To be realistic, spatialized SEIR modeling must also take into account the count transfers between the sub-populations in each compartment and therefore between various geographical units. Reaction–diffusion models are then used to take into account the propagation effect and the impact of population movements on disease persistence or extinction. The characteristics of these reaction–diffusion models are evaluated by spatio-temporal analysis of the observed situations. This brings us once again to the concept of metapopulation, of special use in ecology, with models for the management of species or for the modeling of prey–predator systems.
For example, most models of diffusion of an infectious disease must take into account proximity-based diffusion (adjacent units exchange agents in each compartment) as well as long-distance diffusion (representing long-distance jumps and new local occurrences). The rates of contacts between individuals, geographical connectivity between units and the spatial structures of the movements are essential parameters of diffusion models.
Ultimately, it is possible to have complete disaggregation and the model could consider sub-populations with only one individual: these models are called individual-based models (IBM). When several types of agent are involved, these models are also known as multi-agent models (SMA). They have the advantage of considering the actual values of the individuals, avoiding any ecological fallacy and being able to directly address interactions and spatial relationships between agents. The main difficulty is, of course, in knowing the individual values of all agents’ parameters, which is generally impossible. In the vast majority of cases, the actual values are assessed by population survey, and then randomly assigned to agents depending on these probability distributions. Moreover, some elements related to individuals are difficult if not impossible to obtain, and are equally difficult to address in a survey, as mentioned in Chapter 1. This is the case of individual movements and also of some events with significant spatial variability.

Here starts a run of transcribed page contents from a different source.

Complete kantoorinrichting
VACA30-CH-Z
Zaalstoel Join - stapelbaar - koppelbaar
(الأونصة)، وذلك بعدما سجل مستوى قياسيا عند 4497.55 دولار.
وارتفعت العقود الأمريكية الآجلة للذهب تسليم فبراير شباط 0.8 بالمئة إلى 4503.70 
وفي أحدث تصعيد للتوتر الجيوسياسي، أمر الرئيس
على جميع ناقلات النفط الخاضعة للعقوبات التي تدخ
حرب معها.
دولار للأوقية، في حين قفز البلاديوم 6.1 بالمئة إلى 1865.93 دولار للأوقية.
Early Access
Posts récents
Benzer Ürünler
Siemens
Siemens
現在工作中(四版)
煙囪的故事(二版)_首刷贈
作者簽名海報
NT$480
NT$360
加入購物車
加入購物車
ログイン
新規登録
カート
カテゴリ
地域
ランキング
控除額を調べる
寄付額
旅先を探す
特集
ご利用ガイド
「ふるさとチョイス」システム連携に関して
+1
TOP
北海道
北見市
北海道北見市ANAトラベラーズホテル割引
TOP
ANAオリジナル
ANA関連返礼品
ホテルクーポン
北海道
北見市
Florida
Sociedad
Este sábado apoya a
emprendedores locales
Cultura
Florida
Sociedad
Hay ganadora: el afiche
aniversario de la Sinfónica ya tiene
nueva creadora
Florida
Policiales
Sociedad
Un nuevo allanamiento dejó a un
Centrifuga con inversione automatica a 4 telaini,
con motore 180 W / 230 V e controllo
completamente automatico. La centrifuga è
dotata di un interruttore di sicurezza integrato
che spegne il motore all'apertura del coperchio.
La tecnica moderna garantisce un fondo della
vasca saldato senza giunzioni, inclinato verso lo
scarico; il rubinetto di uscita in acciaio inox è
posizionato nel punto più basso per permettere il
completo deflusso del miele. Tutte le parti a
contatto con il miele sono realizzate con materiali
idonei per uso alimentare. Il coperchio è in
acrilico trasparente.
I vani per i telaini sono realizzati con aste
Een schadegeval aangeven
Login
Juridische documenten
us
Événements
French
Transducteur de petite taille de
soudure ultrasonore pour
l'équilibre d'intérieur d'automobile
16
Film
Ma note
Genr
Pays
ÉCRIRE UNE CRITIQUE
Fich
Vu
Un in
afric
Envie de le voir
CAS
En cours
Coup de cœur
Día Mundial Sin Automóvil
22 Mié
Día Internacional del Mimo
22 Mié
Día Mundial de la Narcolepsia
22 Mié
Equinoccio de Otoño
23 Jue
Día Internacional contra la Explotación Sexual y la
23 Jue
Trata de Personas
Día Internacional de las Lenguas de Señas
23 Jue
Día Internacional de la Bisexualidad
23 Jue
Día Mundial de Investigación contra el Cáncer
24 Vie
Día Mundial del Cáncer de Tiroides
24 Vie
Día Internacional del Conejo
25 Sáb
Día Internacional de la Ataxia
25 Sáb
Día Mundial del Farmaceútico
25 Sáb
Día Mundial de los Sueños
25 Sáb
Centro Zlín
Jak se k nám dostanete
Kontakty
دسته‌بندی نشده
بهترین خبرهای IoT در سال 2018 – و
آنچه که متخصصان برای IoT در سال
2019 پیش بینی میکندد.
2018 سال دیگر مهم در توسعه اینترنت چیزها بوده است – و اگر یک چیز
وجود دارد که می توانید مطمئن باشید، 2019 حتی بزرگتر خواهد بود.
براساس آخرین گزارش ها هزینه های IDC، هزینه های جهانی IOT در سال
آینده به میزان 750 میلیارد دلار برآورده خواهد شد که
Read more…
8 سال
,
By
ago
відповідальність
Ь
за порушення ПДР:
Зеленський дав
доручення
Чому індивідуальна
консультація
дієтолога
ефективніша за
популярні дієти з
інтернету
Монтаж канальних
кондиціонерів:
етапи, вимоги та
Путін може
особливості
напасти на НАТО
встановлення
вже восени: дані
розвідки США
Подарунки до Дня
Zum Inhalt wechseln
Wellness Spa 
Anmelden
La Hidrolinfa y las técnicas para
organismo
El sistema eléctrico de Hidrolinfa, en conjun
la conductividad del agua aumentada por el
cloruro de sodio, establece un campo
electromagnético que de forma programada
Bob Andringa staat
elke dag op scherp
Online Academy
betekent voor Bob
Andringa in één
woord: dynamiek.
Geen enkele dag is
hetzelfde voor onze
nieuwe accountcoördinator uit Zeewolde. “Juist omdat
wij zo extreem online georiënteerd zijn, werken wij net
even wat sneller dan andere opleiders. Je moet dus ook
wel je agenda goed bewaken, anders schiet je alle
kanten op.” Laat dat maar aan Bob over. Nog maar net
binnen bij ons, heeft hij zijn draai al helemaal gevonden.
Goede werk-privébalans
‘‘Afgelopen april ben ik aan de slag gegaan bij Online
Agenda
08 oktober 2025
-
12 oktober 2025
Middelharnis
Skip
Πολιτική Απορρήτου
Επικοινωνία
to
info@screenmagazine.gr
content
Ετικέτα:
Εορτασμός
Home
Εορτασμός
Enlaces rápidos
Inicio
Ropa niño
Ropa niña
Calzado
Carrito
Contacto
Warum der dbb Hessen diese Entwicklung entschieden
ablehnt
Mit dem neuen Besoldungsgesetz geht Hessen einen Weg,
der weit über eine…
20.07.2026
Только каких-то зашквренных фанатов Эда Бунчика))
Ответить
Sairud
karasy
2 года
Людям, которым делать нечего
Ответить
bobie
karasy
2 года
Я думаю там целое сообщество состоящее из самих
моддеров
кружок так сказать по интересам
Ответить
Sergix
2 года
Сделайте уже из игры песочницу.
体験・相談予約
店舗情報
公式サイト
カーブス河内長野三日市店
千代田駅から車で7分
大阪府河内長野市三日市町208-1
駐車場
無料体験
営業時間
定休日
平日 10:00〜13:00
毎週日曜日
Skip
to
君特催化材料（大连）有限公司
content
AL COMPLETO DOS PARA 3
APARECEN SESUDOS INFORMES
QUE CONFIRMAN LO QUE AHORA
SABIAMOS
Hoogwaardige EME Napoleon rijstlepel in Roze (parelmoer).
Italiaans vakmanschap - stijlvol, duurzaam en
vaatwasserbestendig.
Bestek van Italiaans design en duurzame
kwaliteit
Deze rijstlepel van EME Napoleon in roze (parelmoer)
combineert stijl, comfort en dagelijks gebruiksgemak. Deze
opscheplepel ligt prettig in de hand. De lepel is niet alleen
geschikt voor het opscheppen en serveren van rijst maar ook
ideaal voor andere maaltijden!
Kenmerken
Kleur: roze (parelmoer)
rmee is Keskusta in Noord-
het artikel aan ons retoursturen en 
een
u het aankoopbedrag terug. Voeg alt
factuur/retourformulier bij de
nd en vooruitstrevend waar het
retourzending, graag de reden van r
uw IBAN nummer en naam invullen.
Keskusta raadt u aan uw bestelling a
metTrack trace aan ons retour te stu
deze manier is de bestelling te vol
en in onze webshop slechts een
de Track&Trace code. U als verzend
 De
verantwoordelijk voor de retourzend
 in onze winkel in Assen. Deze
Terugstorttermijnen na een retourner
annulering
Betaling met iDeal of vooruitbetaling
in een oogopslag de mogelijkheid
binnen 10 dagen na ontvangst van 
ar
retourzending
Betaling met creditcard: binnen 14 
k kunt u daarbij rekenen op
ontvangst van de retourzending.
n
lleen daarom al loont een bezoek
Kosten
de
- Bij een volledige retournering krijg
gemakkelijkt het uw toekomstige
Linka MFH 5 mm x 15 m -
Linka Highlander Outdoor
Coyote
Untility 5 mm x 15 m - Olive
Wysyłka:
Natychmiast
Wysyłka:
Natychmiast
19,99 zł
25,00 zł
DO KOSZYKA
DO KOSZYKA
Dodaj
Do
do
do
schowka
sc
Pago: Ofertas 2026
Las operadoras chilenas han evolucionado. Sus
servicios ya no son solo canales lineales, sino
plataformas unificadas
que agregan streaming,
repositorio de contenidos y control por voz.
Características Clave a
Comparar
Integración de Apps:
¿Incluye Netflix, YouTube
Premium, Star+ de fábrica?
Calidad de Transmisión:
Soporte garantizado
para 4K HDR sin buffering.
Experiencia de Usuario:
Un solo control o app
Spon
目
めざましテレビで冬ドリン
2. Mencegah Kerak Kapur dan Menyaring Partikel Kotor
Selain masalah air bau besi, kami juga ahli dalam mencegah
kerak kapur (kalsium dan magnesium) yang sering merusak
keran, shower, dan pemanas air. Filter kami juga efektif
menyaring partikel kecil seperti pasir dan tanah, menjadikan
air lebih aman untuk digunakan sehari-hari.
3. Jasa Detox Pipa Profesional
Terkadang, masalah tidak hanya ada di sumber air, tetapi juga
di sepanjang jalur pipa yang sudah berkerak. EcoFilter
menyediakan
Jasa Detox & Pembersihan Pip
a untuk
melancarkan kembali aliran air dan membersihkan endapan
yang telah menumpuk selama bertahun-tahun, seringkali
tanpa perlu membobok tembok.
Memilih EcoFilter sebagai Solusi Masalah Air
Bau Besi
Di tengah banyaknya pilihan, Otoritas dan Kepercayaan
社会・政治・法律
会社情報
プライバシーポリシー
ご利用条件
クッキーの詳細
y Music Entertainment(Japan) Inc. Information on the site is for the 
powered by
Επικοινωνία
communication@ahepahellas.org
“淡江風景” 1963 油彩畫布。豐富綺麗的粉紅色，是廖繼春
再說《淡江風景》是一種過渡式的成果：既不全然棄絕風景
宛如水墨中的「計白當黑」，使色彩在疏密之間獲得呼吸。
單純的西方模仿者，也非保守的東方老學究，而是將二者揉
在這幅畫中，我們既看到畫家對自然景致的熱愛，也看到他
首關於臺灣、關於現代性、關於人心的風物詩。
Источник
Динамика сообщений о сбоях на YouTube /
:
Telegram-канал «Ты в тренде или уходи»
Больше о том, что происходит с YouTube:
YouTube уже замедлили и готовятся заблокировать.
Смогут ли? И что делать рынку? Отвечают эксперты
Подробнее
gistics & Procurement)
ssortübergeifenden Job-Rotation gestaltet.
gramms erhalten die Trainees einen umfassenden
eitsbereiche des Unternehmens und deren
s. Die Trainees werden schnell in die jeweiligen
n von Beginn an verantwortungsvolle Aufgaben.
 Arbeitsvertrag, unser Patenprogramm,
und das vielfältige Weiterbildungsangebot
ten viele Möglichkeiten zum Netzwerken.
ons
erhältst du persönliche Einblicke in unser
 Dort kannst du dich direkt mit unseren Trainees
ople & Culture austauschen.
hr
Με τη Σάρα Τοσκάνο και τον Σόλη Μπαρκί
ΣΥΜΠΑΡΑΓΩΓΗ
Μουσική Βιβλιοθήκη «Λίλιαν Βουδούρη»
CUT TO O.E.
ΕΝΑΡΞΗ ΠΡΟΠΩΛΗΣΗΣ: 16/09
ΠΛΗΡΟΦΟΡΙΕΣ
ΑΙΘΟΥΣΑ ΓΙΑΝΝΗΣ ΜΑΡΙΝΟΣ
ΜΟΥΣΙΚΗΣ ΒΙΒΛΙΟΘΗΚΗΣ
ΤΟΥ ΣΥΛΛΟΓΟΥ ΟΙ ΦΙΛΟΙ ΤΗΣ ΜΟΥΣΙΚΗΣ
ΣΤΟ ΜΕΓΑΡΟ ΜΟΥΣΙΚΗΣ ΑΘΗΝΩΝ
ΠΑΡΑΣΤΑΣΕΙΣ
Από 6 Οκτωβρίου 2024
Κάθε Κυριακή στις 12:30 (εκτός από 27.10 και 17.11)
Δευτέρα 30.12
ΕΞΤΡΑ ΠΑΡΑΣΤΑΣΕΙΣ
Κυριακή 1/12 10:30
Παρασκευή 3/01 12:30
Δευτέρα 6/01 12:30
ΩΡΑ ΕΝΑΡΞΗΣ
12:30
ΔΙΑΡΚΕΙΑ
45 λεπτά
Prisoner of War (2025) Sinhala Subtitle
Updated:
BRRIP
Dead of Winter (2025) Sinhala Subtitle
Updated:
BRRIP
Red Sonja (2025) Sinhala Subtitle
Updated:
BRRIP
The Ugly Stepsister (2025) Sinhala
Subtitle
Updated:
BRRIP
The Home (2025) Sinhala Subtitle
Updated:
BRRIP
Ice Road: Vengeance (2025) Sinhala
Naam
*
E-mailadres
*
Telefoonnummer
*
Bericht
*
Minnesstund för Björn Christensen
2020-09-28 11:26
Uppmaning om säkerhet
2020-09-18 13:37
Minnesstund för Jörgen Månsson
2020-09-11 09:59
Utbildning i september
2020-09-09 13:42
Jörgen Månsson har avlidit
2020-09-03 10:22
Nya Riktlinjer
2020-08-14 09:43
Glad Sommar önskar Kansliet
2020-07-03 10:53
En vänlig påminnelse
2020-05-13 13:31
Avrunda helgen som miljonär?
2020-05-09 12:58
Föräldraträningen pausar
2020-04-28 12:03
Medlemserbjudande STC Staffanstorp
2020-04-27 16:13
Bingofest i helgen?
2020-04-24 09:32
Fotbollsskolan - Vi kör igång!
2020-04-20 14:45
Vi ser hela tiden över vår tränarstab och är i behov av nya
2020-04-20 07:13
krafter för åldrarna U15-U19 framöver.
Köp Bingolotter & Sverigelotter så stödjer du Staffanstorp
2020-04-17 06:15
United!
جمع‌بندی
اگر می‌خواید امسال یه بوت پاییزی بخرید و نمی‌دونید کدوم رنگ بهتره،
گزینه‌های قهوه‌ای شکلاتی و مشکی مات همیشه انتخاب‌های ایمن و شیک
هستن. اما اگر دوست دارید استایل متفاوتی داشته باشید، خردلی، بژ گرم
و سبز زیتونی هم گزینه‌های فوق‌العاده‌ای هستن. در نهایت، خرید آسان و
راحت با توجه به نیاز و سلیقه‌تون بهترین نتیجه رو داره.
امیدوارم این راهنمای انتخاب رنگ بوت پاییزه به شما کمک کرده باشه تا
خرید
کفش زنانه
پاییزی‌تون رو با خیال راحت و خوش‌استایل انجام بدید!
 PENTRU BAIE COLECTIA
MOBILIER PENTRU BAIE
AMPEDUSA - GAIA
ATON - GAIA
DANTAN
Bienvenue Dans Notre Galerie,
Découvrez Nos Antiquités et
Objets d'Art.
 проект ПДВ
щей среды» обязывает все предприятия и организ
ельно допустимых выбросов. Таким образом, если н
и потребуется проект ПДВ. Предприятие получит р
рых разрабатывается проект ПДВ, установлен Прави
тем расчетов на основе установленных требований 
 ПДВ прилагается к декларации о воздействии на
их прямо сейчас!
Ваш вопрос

Finally, these individual-based models can only be solved by a computer simulation; instead of equations built using a mathematical formulation of the process, individual-based modeling uses rules that apply to individuals, at each time step, to modify their attributes. The result of modeling is the statistical description of some variables, and mainly the count dynamics of each compartment in time. These models are non-deterministic to the extent that they cannot be solved analytically. Moreover, most rules involve random elements.
The spatialization of multi-agent models is rather simple, as it is sufficient to take into account the localization and have rules for the movements of individuals. On the contrary, it is very demanding in terms of the quantity of geographical data and especially of calculations. An evaluation of the environmental conditions to which each agent is subjected depending on its location (the corresponding rules being applied to it) is required at each time step. Spatial interactions between agents must also be evaluated (the corresponding rules being applied to them). Most systems use a simplified geographical reality in order to reduce time calculations (for example, solving these geometric calculations in raster form, the environment being spatially described as a grid).